Another way to use calendar spreads is to reverse them – thus buying the near-term and selling the long-term, which works best when volatility is very high. The reverse calendar spread is not neutral and can generate a profit if the underlying makes a huge move in either direction. The risk lies in the possibility of the underlying going nowhere, whereby the short-term option loses time value more quickly than the long-term option, which leads to a widening of the spread – exactly what is desired by the neutral calendar spreader. Having covered the concept of a normal and reverse calendar spread, let’s apply the latter to SPY call options.
Back To The Real World – SPY Example:
All the above may be confusing to you so I put together an example with regular SPY options on the trusty TOS option simulator – a fun diversion for lonely weekends, for example if the local nudie bar is closed for renovations. Heck, it beats reruns of Friends – at minimum it’ll teach you a lot about option greeks.
As we are optimists I’m showing you the winning side first. The ThinkOrSwim simulator does a great job of showing you that you are effectively neutral delta and gamma. We have SPY trading near 130 and are currently counting 63 days to the expiration of the July 130 call. The trade is constructed using simple SPY call options. I think initial margin requirement for the spread shown above is around $200.
So assuming SPY trading near 130 and expecting a bottom in place soon (which again may not be the case – this is just an example) we buy one July 130 call and simultaneously sell one September 130 call, which leaves a net credit of ~$217 before any commission or fees. This should best be done by an experienced broker who can place a limit order using a limit price on the spread or you can use the TOS platform which allows you to automate the process and ensures that you are not being partially filled. It is very important to understand that the goal for this spread is to close the position at maximum 30 days ahead of expiration of the near-term option (Oct expiry), a bit sooner is better.
As you can see in the above chart – as long as vega drops from here you really don’t care where prices are going as you should be able to bank some mighty coin. If you expect only a short term spike then you may have to play this one with weekly options with the sell side being three or four weeks away but that is really outside the scope of this little example.
But of course we all know that vega would explode even higher should prices continue to drop lower – in particular if we breach the proposed support clusters I have pointed out in the past few days. Which really renders your profit potential during a drop associated with dropping IV nothing but academic. In essence on the very first chart you can ignore the simulated profit curve below the 130 price point.

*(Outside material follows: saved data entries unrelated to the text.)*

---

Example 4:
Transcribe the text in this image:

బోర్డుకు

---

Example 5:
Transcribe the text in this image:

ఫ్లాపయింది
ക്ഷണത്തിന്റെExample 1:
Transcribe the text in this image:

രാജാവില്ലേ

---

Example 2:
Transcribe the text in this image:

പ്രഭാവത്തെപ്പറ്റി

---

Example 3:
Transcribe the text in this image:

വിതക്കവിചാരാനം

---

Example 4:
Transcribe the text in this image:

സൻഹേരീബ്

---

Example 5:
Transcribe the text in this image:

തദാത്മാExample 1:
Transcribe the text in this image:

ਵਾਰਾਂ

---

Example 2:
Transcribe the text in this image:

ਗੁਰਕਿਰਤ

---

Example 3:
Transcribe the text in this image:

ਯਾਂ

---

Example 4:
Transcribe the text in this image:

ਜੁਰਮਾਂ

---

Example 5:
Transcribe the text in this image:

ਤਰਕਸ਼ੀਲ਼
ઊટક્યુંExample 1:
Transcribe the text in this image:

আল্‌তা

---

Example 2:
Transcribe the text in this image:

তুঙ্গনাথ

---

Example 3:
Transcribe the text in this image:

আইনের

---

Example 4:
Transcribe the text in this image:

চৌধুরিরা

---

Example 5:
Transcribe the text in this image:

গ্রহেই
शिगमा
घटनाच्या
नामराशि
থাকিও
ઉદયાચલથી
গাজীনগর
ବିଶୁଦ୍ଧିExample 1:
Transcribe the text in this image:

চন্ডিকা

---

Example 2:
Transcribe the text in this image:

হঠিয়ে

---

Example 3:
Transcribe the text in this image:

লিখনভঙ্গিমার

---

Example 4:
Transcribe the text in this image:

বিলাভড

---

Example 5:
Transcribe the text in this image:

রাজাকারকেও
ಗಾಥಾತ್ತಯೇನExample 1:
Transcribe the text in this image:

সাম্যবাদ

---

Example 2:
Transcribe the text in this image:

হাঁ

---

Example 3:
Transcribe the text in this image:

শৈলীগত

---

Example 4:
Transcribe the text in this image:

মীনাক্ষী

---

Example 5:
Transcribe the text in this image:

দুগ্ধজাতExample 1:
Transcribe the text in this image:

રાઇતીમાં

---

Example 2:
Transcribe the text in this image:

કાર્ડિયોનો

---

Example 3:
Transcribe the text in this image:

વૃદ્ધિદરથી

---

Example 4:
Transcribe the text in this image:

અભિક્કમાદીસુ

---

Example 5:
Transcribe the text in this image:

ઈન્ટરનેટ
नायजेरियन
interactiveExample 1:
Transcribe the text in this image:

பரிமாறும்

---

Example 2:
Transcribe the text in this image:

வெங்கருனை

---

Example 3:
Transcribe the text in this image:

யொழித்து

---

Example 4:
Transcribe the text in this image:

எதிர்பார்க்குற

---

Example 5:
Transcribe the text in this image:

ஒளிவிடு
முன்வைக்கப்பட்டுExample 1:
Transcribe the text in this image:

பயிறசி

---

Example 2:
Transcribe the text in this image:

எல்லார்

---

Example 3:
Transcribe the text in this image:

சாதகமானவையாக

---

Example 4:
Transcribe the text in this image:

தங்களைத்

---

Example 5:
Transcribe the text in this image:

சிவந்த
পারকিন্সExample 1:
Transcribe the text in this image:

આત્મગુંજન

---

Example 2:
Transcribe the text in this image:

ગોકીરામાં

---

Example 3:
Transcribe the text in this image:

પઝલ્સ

Why? Because it is unreasonable to assume that vega will drop if we continue much lower from here – most likely it’ll jump higher. On the inverse anything above 130 on the loss simulation above can be ignored as well as we most likely won’t see IV run higher if prices are starting to snap back.
Obviously I have skipped much of the meat on how to calculate and structure each side of an reverse calendar spread. But that really wasn’t my focus and there are plenty of great tutorials out there if you want to get into the nitty gritty. What’s important to understand is that a RCS can effectively be used during supposed market bottoms and may be preferable to other credit spreads.

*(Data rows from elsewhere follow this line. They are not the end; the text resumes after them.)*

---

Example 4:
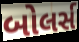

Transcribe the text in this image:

બોલર્સ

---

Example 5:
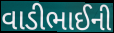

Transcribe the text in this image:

વાડીભાઈની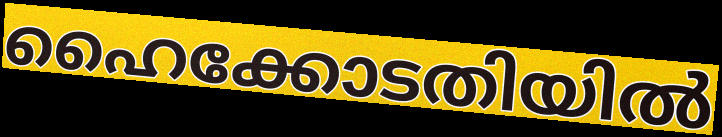
ഹൈക്കോടതിയിൽ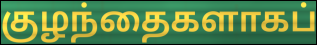
குழந்தைகளாகப்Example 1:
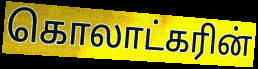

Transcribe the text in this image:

கொலாட்கரின்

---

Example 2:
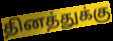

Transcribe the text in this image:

தினத்துக்கு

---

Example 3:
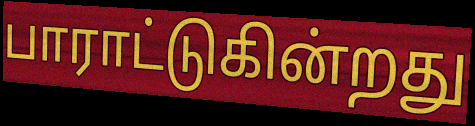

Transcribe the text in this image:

பாராட்டுகின்றது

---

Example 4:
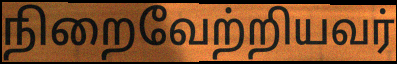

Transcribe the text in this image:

நிறைவேற்றியவர்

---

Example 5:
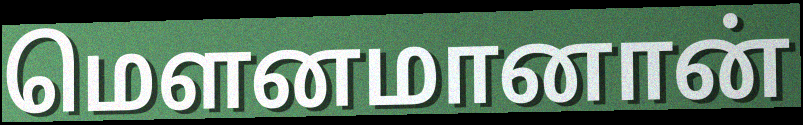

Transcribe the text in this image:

மௌனமானான்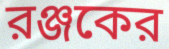
রঞ্জকের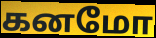
கனமோ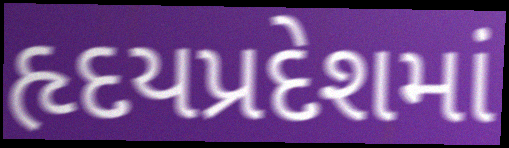
હૃદયપ્રદેશમાંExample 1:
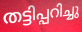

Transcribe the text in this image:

തട്ടിപ്പറിച്ചു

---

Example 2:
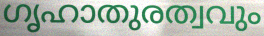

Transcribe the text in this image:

ഗൃഹാതുരത്വവും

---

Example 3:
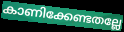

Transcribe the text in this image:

കാണിക്കേണ്ടതല്ലേ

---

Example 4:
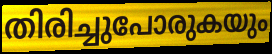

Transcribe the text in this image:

തിരിച്ചുപോരുകയും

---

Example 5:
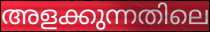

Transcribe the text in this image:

അളക്കുന്നതിലെ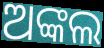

Here’s an example of a regular vertical credit spread and with volatility falling in 5% increments. As you can see those profit curves flatten out rather quickly.
Getting the timing right of course is an art in itself but I thought that a 30 day window may be a good compromise. If you want to put together something more short term then you may look into playing the weeklies. But that’s a completely different story as they move a bit more like futures and react differently to theta burn.